Há muitos anos atrás, num país cuja tradição natalícia é o pernil de porco, os estômagos dos miseráveis das favelas não provavam mais do que hallacas. Do porco, só os restos que acompanhados de algum frango e vaca eram embrulhados com as azeitonas, passas e alcaparra em massa de milho. Depois, era tudo isto coberto por folhas de bananeira. Na Venezuela, a operação de feitura das hallacas é ainda hoje um hábito que envolve todas as famílias nas noites que antecedem a véspera do natal. Antes, o único momento em que os pobres da cidade viam um pernil de porco era quando a empregada o levava para a casa dos ricos.

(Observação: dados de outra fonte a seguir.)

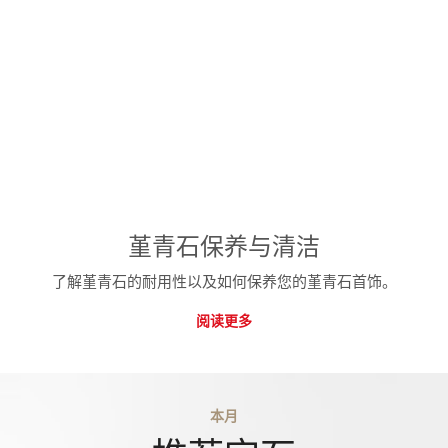
堇青石保养与清洁
了解堇青石的耐用性以及如何保养您的堇青石首饰。
阅读更多
本月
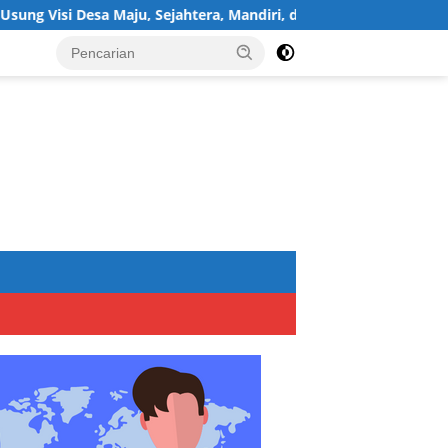
aju, Sejahtera, Mandiri, dan Religius Bangun Sukawijaya Lebih Ba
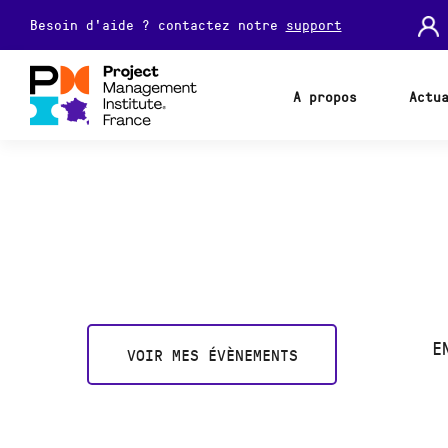
Besoin d'aide ? contactez notre
support
A propos
Actu
E
VOIR MES ÉVÈNEMENTS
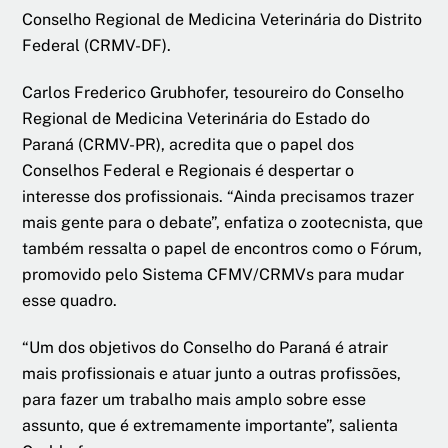
Conselho Regional de Medicina Veterinária do Distrito
Federal (CRMV-DF).
Carlos Frederico Grubhofer, tesoureiro do Conselho
Regional de Medicina Veterinária do Estado do
Paraná (CRMV-PR), acredita que o papel dos
Conselhos Federal e Regionais é despertar o
interesse dos profissionais. “Ainda precisamos trazer
mais gente para o debate”, enfatiza o zootecnista, que
também ressalta o papel de encontros como o Fórum,
promovido pelo Sistema CFMV/CRMVs para mudar
esse quadro.
“Um dos objetivos do Conselho do Paraná é atrair
mais profissionais e atuar junto a outras profissões,
para fazer um trabalho mais amplo sobre esse
assunto, que é extremamente importante”, salienta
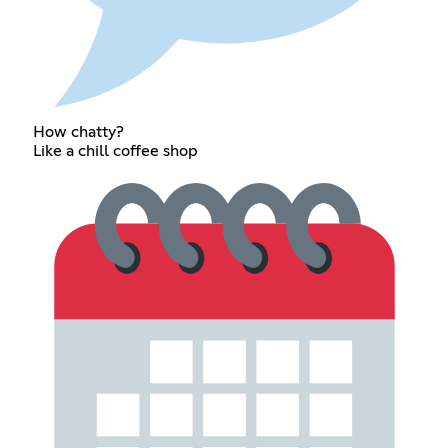
How chatty?
Like a chill coffee shop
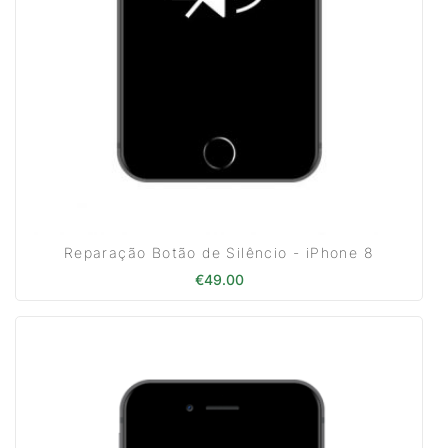
Reparação Botão de Silêncio - iPhone 8
€
49.00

Em 1989, o povo venezuelano levantou-se contra o FMI e o seu governo. A revolta foi esmagada pela repressão e caíram milhares de mortos. Três anos depois, Hugo Chávez comandava um golpe militar para derrubar a oligarquia que mandava a partir do Palácio de Miraflores. Foi derrotado mas o povo não esqueceu. À saída da prisão, milhares de pessoas acompanharam-no à tumba de Simón Bolívar. Seis anos depois, o menino pobre de Sabaneta era eleito presidente da República.

Uma semana antes do natal, o Gustavo pediu-me que o acompanhasse. Numa das principais ruas do centro de Caracas, estava apostado um palco em que soavam as típicas canções salseras. Animados, milhares de pessoas esperam numa fila pela sua vez para comprar pernil de porco a metade do preço. Ao lado, um mercado popular a preços regulados permitia que todos pudessem rechear as cozinhas e oferecer aos seus filhos aquilo que não haviam tido nos natais em que governava o FMI. Pela força da luta, o natal era para todos.